[Saved data entries]
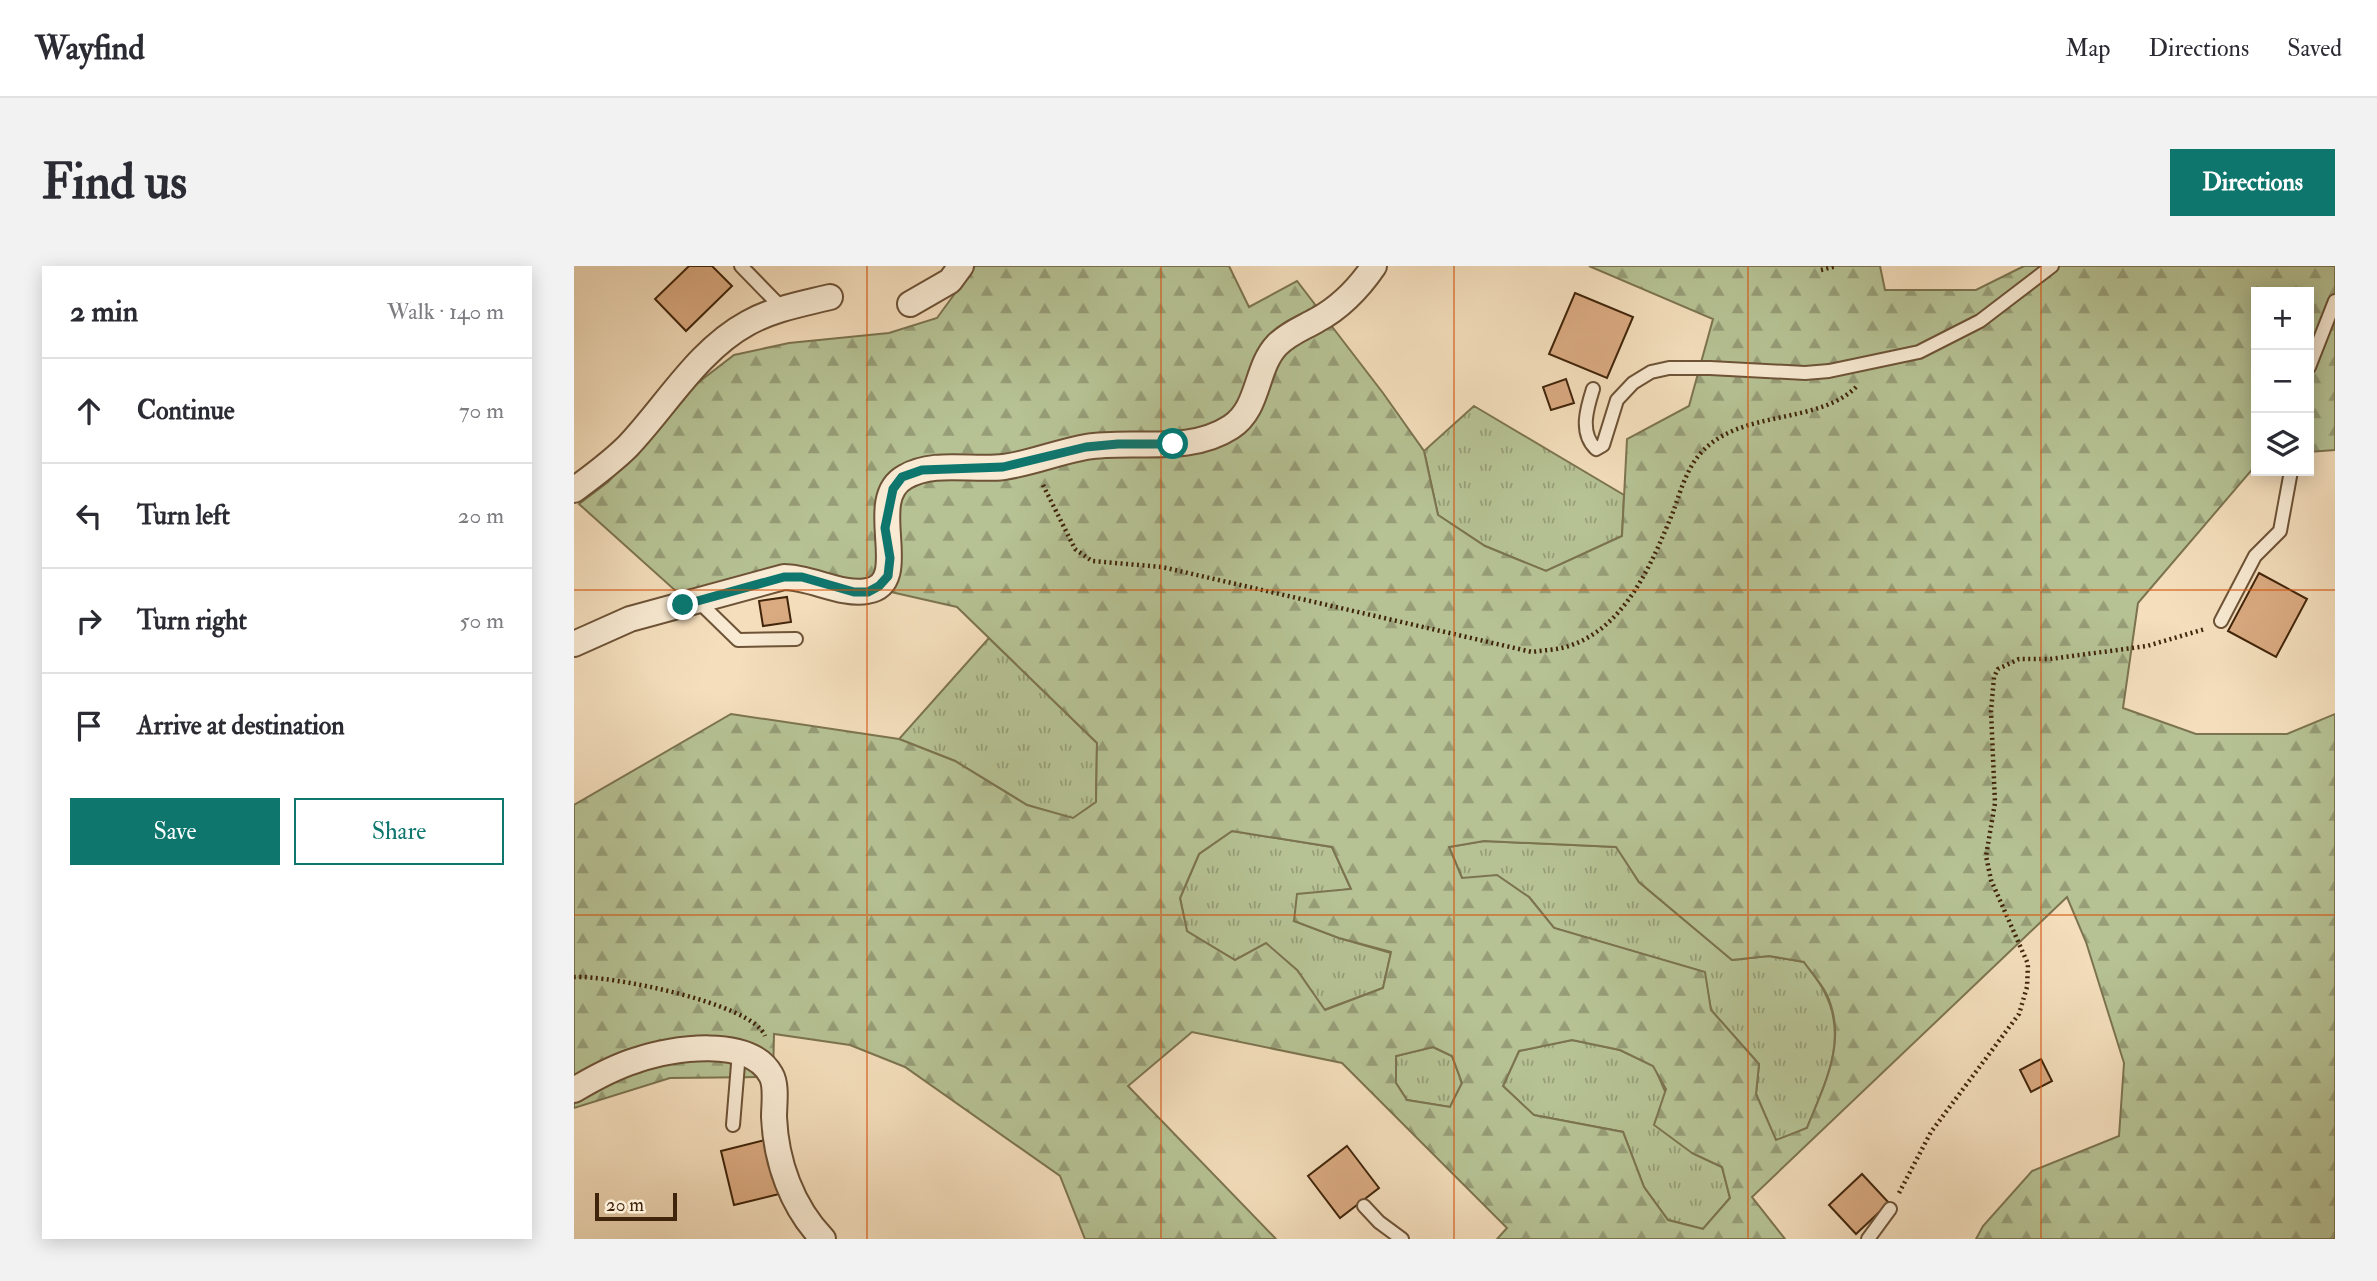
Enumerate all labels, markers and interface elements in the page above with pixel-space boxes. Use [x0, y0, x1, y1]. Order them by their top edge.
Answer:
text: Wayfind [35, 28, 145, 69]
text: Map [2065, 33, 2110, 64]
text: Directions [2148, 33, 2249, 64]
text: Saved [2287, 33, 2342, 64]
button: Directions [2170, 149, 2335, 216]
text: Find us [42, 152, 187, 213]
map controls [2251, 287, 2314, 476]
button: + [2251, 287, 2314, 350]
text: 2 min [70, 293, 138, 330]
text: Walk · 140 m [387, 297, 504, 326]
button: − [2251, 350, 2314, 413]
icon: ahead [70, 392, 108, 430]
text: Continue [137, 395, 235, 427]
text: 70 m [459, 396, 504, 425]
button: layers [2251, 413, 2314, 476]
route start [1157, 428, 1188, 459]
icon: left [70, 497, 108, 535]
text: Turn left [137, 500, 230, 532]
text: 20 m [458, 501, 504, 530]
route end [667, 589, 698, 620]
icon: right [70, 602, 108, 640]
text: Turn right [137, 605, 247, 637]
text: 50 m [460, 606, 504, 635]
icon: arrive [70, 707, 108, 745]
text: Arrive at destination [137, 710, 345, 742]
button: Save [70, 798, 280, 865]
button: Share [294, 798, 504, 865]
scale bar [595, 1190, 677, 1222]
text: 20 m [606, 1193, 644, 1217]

> What to work on
Leave the pictures out and output the rest of the data word for word.

> Response for this exercise
Enumerate all labels, markers and interface elements in the page above with pixel-space boxes. Use [x0, y0, x1, y1]. Order them by their top edge.
Answer:
text: Wayfind [35, 28, 145, 69]
text: Map [2065, 33, 2110, 64]
text: Directions [2148, 33, 2249, 64]
text: Saved [2287, 33, 2342, 64]
button: Directions [2170, 149, 2335, 216]
text: Find us [42, 152, 187, 213]
map controls [2251, 287, 2314, 476]
button: + [2251, 287, 2314, 350]
text: 2 min [70, 293, 138, 330]
text: Walk · 140 m [387, 297, 504, 326]
button: − [2251, 350, 2314, 413]
icon: ahead [70, 392, 108, 430]
text: Continue [137, 395, 235, 427]
text: 70 m [459, 396, 504, 425]
button: layers [2251, 413, 2314, 476]
route start [1157, 428, 1188, 459]
icon: left [70, 497, 108, 535]
text: Turn left [137, 500, 230, 532]
text: 20 m [458, 501, 504, 530]
route end [667, 589, 698, 620]
icon: right [70, 602, 108, 640]
text: Turn right [137, 605, 247, 637]
text: 50 m [460, 606, 504, 635]
icon: arrive [70, 707, 108, 745]
text: Arrive at destination [137, 710, 345, 742]
button: Save [70, 798, 280, 865]
button: Share [294, 798, 504, 865]
scale bar [595, 1190, 677, 1222]
text: 20 m [606, 1193, 644, 1217]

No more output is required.